It’s commonplace for popular accounts of recent American history to treat the last six decades as being characterized by the devolution of a bland postwar conformist society into chaos in the 60s, followed by alternating swings of liberal or conservative “pendulums” leading up to the most recent period of cultural and political gridlock. In the new issue of the Washington Monthly, Paul Baumann (editor of Commenweal) reviews a major work by historian George Marsden that treats this devolution as the inevitable product of a country that had long avoided conflict via the informal dominance of a Protestant culture that ensured consensus without the coercive power of state institutions. Once that culture lost its grip, says Marsden (and Baumann), the atomizing tendencies of economic and cultural individualism have made a system dependent on informal consensus increasingly less workable.
So, the book and its reviewer argue, Americans have no genuine tradition of “pluralism,” in the sense of endowing sub-communities of Americans the authority they need to self-regulate in the absence of any national belief-system.
Now it is clear that Marsden views radical individualism, in economics and in culture, as inherently corrosive of “the habits of communal solidarity and self-denial needed to loosen the straitjacket of what Christopher Lasch long ago called America’s culture of narcissism.” But the review is unclear as to how a constitutional and legal system based on a rejection of any formal power for “intermediating institutions” can be made to bend to Marsden’s communitarian instincts (surely there is no easy path to the establishment of the Dutch model Marsden so admires).

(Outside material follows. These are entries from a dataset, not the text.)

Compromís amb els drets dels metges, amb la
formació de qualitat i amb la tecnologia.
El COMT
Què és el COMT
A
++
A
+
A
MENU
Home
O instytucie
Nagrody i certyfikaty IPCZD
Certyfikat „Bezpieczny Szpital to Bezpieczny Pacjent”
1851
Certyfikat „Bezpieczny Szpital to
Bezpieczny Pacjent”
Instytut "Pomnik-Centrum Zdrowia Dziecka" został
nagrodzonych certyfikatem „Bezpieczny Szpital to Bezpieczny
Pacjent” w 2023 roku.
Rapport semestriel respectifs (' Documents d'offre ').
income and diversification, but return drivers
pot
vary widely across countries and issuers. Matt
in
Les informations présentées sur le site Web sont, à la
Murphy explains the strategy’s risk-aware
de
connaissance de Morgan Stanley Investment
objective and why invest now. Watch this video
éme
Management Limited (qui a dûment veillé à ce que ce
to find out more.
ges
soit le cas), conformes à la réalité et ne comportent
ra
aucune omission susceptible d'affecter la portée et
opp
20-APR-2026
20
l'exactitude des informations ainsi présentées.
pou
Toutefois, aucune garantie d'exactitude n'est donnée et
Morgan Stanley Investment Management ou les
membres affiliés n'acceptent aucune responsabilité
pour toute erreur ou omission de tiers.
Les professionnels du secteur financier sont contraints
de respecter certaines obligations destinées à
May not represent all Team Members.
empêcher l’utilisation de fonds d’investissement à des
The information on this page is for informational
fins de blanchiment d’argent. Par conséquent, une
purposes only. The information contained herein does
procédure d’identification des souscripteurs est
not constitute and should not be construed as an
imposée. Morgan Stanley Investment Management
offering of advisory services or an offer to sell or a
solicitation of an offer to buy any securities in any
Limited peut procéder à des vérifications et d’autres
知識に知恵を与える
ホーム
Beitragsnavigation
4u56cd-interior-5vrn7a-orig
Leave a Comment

I’ve written in a more limited context about the past experience in this country of formal collective accommodations made by secular authorities with religious communities objecting to consensus institutions (like public education, military service, or even voting). But that’s not the same thing as a system based on encouraging pluralism as an end in itself. Count me as skeptical that Americans will ever embrace a form of pluralism that is not an extension of the ideology of individual choice. That may mean accepting the kind of chaos and conflict we have experienced when we (or more accurately, those with the power to set rules) stopped informally agreeing on everything that mattered—often at the expense of both liberty and justice.